Note each line of the listing that contains the string "opcode", and copy it.

== EXTRACTED DATA ==
"""
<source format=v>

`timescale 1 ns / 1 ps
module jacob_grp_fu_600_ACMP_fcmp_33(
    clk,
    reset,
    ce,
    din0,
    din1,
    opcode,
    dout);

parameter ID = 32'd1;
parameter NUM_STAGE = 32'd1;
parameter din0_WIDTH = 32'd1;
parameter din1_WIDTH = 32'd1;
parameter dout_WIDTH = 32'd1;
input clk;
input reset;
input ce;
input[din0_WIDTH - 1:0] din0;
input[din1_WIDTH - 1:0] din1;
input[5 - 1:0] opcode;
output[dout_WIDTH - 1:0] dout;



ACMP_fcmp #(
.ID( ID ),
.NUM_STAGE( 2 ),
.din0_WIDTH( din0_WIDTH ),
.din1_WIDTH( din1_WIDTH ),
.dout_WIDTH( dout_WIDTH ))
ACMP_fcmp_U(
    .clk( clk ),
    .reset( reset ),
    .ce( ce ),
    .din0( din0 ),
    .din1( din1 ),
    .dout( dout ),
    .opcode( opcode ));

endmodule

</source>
"""
"""
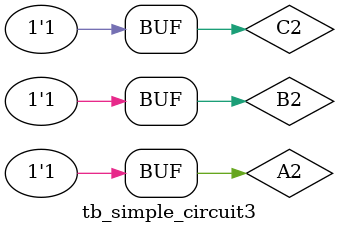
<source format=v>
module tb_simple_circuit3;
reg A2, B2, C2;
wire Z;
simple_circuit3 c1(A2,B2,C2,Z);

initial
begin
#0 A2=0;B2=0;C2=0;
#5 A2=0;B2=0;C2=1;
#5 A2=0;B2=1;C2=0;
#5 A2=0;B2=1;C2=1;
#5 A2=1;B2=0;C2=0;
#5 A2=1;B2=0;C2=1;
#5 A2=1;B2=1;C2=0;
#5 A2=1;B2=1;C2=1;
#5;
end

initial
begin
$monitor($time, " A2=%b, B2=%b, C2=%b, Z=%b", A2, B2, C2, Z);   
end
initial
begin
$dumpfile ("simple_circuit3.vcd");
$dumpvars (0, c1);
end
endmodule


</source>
"""
== SOLUTION TO THE PROBLEM ==
    opcode,
input[5 - 1:0] opcode;
    .opcode( opcode ));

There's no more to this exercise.